Hadoop Docker

Running from existing setups

There are special branches for running hadoop in docker.

The docker-hadoop-runner* branches contain scripts that set up base images that can be used for running any Hadoop version.

The docker-hadoop* branches can be used for running a specific version.

Running from the source code

There is a setup under hadoop-dist that contains Docker Compose definitions for running the current version of Hadoop in a multi-node docker environment.

This is meant for testing code changes locally and debugging.

The base image used by the Docker setup is built as part of the maven lifecycle. The distribution files generated while building the project with the -Pdist profile enabled, will be used for running hadoop inside the containers.

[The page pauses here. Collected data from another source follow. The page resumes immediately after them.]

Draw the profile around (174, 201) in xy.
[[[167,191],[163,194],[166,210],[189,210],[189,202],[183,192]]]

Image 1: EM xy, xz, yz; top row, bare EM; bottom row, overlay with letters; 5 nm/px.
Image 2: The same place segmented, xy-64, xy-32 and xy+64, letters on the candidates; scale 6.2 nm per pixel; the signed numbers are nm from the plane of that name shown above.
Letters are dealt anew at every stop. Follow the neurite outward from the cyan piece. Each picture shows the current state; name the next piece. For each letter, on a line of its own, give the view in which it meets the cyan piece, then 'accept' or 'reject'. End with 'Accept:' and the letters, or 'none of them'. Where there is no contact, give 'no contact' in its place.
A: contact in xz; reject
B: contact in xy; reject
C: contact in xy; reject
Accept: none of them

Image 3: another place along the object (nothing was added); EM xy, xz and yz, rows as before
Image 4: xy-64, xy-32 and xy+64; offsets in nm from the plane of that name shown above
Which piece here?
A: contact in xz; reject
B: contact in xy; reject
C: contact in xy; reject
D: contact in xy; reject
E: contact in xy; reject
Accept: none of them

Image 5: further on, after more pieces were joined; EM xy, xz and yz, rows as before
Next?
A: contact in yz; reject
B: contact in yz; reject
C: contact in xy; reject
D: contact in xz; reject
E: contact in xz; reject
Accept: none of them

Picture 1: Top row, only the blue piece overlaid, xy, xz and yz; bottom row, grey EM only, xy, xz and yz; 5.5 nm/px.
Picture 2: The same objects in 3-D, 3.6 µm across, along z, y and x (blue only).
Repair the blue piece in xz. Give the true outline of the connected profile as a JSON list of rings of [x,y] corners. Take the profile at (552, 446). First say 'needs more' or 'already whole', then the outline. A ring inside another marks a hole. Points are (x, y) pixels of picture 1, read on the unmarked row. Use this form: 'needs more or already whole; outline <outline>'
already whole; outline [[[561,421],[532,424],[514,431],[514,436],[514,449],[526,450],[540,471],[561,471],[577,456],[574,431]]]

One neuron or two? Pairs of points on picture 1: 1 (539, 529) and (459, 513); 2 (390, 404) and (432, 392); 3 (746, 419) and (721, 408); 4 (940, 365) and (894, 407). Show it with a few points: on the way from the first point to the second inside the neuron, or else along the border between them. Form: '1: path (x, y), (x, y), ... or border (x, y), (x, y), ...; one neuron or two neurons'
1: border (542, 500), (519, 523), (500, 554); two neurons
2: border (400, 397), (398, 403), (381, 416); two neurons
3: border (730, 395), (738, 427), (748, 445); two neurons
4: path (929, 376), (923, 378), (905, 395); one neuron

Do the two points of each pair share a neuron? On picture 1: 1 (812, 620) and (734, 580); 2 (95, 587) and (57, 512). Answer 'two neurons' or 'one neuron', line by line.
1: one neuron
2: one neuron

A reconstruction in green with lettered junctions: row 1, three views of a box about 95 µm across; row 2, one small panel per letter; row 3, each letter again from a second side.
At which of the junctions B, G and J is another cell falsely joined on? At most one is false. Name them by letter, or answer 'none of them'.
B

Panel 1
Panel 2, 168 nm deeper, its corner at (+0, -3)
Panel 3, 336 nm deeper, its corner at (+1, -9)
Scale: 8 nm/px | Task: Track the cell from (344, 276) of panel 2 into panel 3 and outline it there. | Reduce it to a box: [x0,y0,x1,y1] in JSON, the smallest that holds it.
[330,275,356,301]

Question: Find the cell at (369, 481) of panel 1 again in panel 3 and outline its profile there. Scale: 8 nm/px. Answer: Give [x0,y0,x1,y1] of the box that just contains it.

In order to start the docker environment you need to do the following * Build the project, using the -Pdist profile

> mvn clean install -Dmaven.javadoc.skip=true -DskipTests -DskipShade -Pdist,src
  • From the project root, navigate under the docker-compose dir under the generated dist directory
> cd hadoop-dist/target/hadoop-<current-version>/compose/hadoop
  • Start the docker environment
> docker-compose up -d --scale datanode=3
  • Connect to a container to execute commands
> docker exec -it hadoop_datanode_1 bash
bash-4.2$ hdfs dfs -mkdir /test

Config files

To add or remove properties from the core-site.xml, hdfs-site.xml, etc. files used in the docker environment, simply edit the config file before starting the containers. The changes will be persisted in the docker environment.